**Source document:**
On the off-chance that you are not already whizzing out the door to your nearest electronics store to obtain this title, I’ll tell you more, but first a little background. I’m not a great computer game player, having completed precisely three in my life (Zork, Doom and Tomb Raider), but Chris bought me this for Christmas [how I love my wife!], so naturally I felt morally obliged to play it… The basic concept is straight out of Game Cliche Academy; a bunch of characters with various motives, get together to beat the crap out of each other in a range of interesting ways. See also Street Fighter II, Mortal Kombat, Dead or Alive, etc. etc. The key difference here that while most offer a token woman or two, here, every character is female, which may be a unique feature for a Western release [there was an AJW game for the Playstation, but it was Japan only]

It’s kinda hard to decide whether this is feminist or sexist. There’s no doubt that these are strong, independent women who can kick ass with the best of them. Yet they also wear outfits which would prove structurally unfeasible in real life, and you could say the same thing about physical attributes resembling a multiple Zeppelin pile-up. Then there’s “mud mode” (left), which is exactly what it sounds like. Of course, this cheesecake aspect is far from unheard of: Dead or Alive: Beach Volleyball took the female characters from the beat-em-up game and put them in swimsuits to play volleyball against each other. Yet, its roleplaying aspects made that one a favourite with our teenage daughter as much as our son. That’s unlikely here, shall we say.

On the other hand, the in-ring battles are still a step or two more credible than anything I’ve seen out of a regular all-woman federation in the US [I did enjoy the Heatwave show staged by IZW here in Phoenix, which was a one-off event], and approximately ten miles ahead of the farce that passes for woman’s wrestling in the WWE these days. Admittedly, in terms of personality, they’re from the shallow end of the character pool – teacher, nurse, punk rock chick, etc – but again, this compares not unfavourably with the sole flavour, Silicone Slut, available in the WWE.

**Apply what you read:**
[a] According to the game review, which three computer games has the reviewer completed?
[b] Write the next paragraph of the game review, starting after its final sentence.

**Information supplied:**

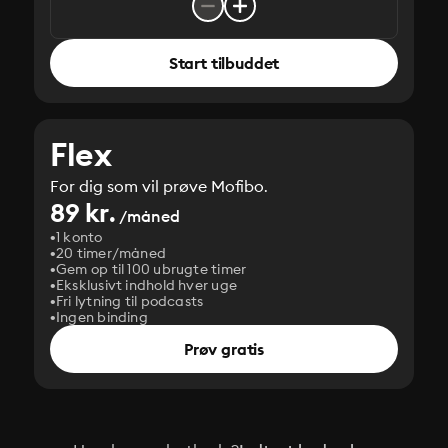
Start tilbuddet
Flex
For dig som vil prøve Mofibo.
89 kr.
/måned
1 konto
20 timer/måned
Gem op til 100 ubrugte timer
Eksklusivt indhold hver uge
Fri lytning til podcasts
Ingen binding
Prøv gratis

...

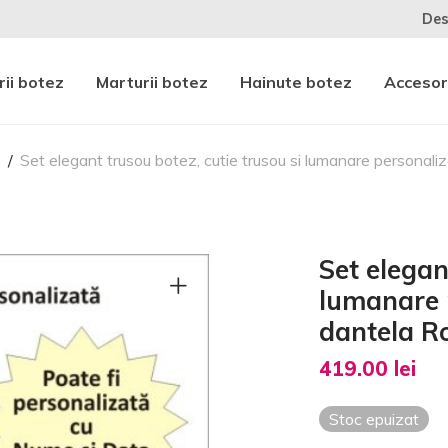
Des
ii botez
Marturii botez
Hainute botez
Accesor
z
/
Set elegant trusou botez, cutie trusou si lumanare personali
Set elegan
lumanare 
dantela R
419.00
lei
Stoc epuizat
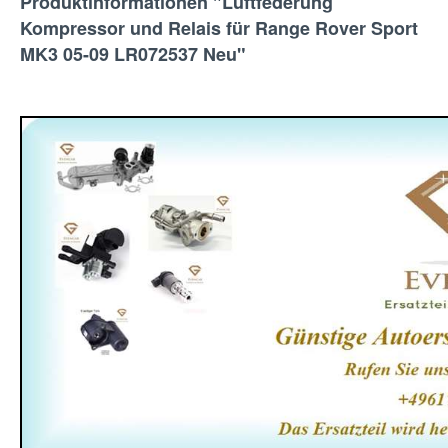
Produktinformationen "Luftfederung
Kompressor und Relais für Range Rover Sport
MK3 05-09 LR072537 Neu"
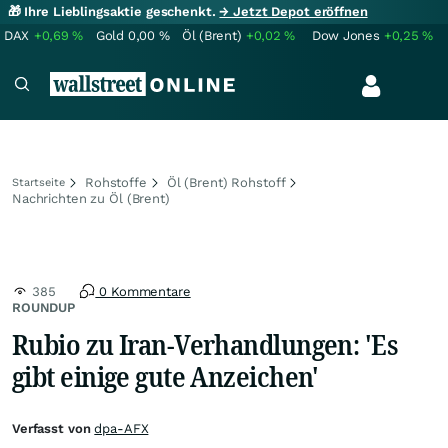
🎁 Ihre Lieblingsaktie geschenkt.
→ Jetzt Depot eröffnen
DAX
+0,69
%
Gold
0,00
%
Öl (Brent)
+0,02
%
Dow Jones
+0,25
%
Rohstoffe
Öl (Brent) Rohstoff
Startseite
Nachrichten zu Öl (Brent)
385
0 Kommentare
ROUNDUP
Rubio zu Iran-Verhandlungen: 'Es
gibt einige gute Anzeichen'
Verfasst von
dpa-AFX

**Answers by task:**
[a] Zork, Doom and Tomb Raider.

[b]
My playing-style is your average button-masher, but it took me only an hour or so to beat the game with my first character – there are ten to choose from at the beginning, and playing through story mode in each one unlocks their alter-ego. Play through all 20, and you can be the bosses too, but be warned: the voice acting is horrible, and the storylines positively wince-inducing. In addition, you can play straightforward exhibition matches, and carrying out certain tasks, known as “vows” e.g. winning inside three minutes, can cause characters to switch from good to bad versions too. A problem here seems to be that you can’t have both alignments active simultaneously, so you’re not able to have Reiko Hinomoto (nice) take on Rowdy Reiko (naughty).

The controls are similar for all the characters, but they have different move sets, so that adds variety. Personally, I sorely wanted a practice mode (like Dead or Alive, for example); as is, the only way to learn is in actual matches, hardly the best way. I remain clueless about blocking attacks, but muddled through, despite some annoying occasions where my AI opponent seemed to perform a lengthy string of attacks that I could do nothing to counter. On offense, successful moves gradually fill up your meter (the yellow bar at the top); each completion gives you the chance to perform a lethal attack. Computer-controlled fighters tend not to use it immediately; don’t make that mistake, as a lethality, followed up if necessary by a pin attempt, is a good way to win.

The graphics kick ass. An awful lot of polygons (I believe around 10,000!) go into each character, with detailed hair, costumes, tattoos, backgrounds and other refinements that look good even on the biggest TV set. However, when the wrestlers run, it sometimes doesn’t work at all. The music is pretty lame J-Pop, so you’ll probably rapidly find yourself turning off the entrance videos too. On the down side, as well as practice mode, we could have used tag matches, survival mode, create-a-character, a bigger range of locations… The options present here are pretty sparse, though in gaming I suppose it’s usually better not to be a jack-of-all-trades.

Still, with all the different characters, there would certainly be plenty to keep the dedicated completist playing. I’m not sure I’ll have quite the stamina to do that, and it’s more likely to be the kind of thing I pick up casually for half an hour. It is definitely a guys’ game – our aforementioned teenage daughter used the word “nasty” more than once while spectating – and contains enough elements to have Chris’s eyes rolling, such as the mud and gallery mode. But as a crass, shallow, mildly guilty pleasure, it’s great, and despite some obvious short-comings with the story and lack of variety, as a wrestling game, it’s actually pretty good. Now, if you’ll pardon me, I must go ice down my thumbs.